*Excerpted passage:*
------------

Creative Scotland doubles multi-year funded organisations
Stability assured and extra funds awarded for many companies
Summerhall Arts, Pianodrome and Tortoise in a Nutshell are among 43 Edinburgh-based companies to join those receiving three-year funding awards from Creative Scotland to cover core costs and programmes of work.
Multi-year funding (previously called regular funding) allows the companies to make stable, year-on year planning, rather than scrabbling around for new money for every project or writing more funding applications every year.
Here are the Edinburgh-based theatre companies and theatre-adjacent companies which will receive multi-year funding from April 2025 to March 2028. Figures quoted are generally for funding over three years. This includes a confirmed amount for the first year, with anticipated awards for the second and third years.
In its much anticipated and delayed awards round, the first full such round since 2018, Creative Scotland has made awards of more than £200m, to 251 organisations over the next three years. Across Scotland, 141 of those organisations are new to multi-year funding. All the returning awardees will receive uplifts according to CS.
Edinburgh and East Lothian companies will receive a total of £74.52m over three years, of which the largest individual portion, £11.75m, will go to the Edinburgh International Festival. The EIF received £7m over three years in 2018, a level of core funding that had not increased since 2008.
The Lyceum will receive almost £5m over the three years, a significant increase from the £1.21m for the current year up to March. Mike Griffiths, executive director of the theatre, told Æ that while he is busy working on budgets for the coming years, he is “pleased” at the outcome.
Capital Theatres is to receive multi-year funding for the first time since 2018 when it “very reluctantly” agreed to stop being a regularly funded organisation, having achieved a “resilient business model”. It will now get £1.6m over three years.

------------

*Recorded information:*
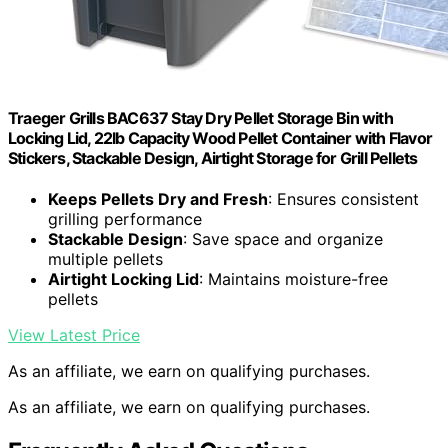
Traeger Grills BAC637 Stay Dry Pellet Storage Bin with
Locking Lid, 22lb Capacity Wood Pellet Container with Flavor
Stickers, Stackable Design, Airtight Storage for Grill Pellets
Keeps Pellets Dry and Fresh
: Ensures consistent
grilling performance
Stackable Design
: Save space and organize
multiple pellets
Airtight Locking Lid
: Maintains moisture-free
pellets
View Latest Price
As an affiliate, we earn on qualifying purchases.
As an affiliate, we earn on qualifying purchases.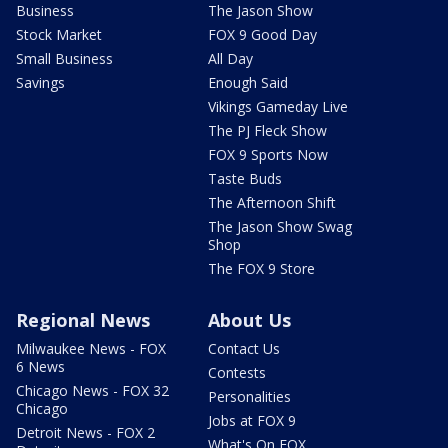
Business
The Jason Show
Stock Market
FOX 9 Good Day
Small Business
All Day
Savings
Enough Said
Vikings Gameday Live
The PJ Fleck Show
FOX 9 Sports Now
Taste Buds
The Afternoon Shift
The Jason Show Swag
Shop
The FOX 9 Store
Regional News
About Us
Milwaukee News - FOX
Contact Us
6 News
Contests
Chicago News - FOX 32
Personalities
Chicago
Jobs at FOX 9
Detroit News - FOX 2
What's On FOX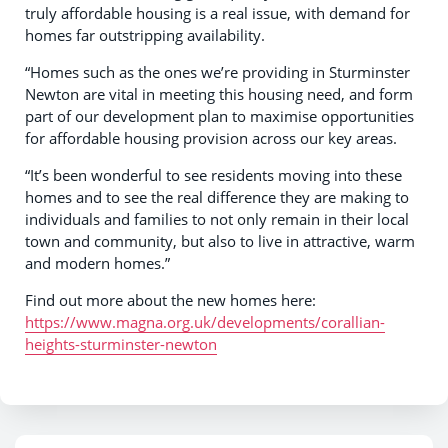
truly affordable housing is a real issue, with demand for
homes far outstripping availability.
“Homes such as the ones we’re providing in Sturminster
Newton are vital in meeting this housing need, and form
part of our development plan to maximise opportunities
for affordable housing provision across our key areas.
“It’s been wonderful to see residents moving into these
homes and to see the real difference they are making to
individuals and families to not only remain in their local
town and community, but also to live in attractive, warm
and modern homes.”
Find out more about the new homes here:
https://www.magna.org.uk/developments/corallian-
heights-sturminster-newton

------------

*Activity list:*
A. In the Creative Scotland funding article, condense the paragraph that begins "Edinburgh and East Lothian companies will receive" into a bulleted list of its key figures.
B. Extend the Creative Scotland funding article with the next paragraph, following on from its last sentence.
The material has no connection to the Creative Scotland funding article.

*Expected responses:*
A.
- Edinburgh and East Lothian companies: £74.52m in total over three years
- Largest single award: £11.75m to the Edinburgh International Festival
- EIF's 2018 award: £7m over three years
- That level of core funding had not increased since 2008

B.
The third theatre-based organisation in Edinburgh to get over a million is the Children’s Theatre festival Imaginate, which will get £1.52m over three years, a significant increase from the £1.1m it received in the 2018 round.
Absent
Two significant organisations are absent from the list for different reasons, but have the opportunity to join multi-year funding in its second year.
The Traverse has been dropped, having received £2.6m in 2018. It is now part of a “development stream”, getting £3.7m over three years, one of 13 organisations which Robert Wilson, Chair of Creative Scotland, says will get: “significant amounts of development funding, to enable them to come into the portfolio in its second year.”
Hidden Door, the organisation which opens up unused spaces for performance and which had not previously received regular funding, is also in the development stream and will get £363,126 over three years, subject to agreements.
Newcomers
Six Edinburgh/East Lothian-based theatre companies will be getting multi-year funding for the first time.
Framework Theatre, which supports emerging and early-career theatre makers will get £216,200, Dirliebane Theatre Company, creator of clown theatre performances for children, young people and their families will get £224,150 and Civic Digits which blends digital technology, gaming and live performance to question what it means to be a digital citizen will get £470,000.
Cutting Edge, which aims to increase the diversity of people accessing the creative industries in Scotland, will get £484,039; visual theatre company Tortoise in a Nutshell will get £514,650 and Art27 which takes its mission from Article 27 of the Universal Declaration of Human Rights, which states that everyone has the right to freely participate in the culture of their community, will get £591,840.
Continuing recipients
Four Edinburgh/Lothians theatre companies that are existing recipients of multi-year funding will continue in the programme.
Lung Ha, the theatre company for actors and theatre makers with a learning disability and autism, will get £572,591 and Magnetic North, which combines developing and producing live theatre with innovative multi-artform artist development will get £658,547.
New writing company and site-specific, location theatre specialists Grid Iron will get £875,160 and children’s theatre specialists Catherine Wheels will get £883,247.
Two further theatre support organisations will continue to get funding. Youth Theatre Arts Scotland will get £642,033 and the Federation of Scottish Theatre will get £960,000.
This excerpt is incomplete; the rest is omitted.